» INPUT

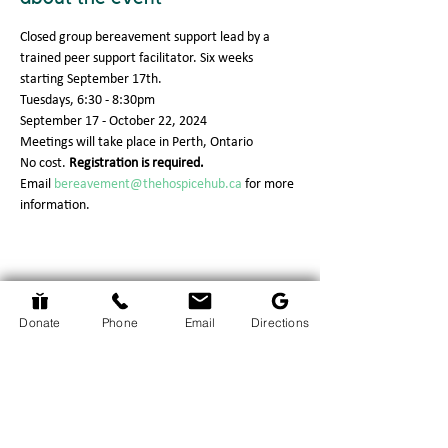
Closed group bereavement support lead by a 
trained peer support facilitator. Six weeks 
starting September 17th.
Tuesdays, 6:30 - 8:30pm
September 17 - October 22, 2024
Meetings will take place in Perth, Ontario
No cost. 
Registration is required.
Email 
bereavement@thehospicehub.ca
 for more 
information.
Return to Events Page
Donate
Phone
Email
Directions
The Hospice Hub
info@thehospicehub.ca
613-627-0974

» WHAT TO DO
Please pull out each line of the material that contains the word "support", copying every such line in full.

» OUTPUT BELOW
Closed group bereavement support lead by a 
trained peer support facilitator. Six weeks 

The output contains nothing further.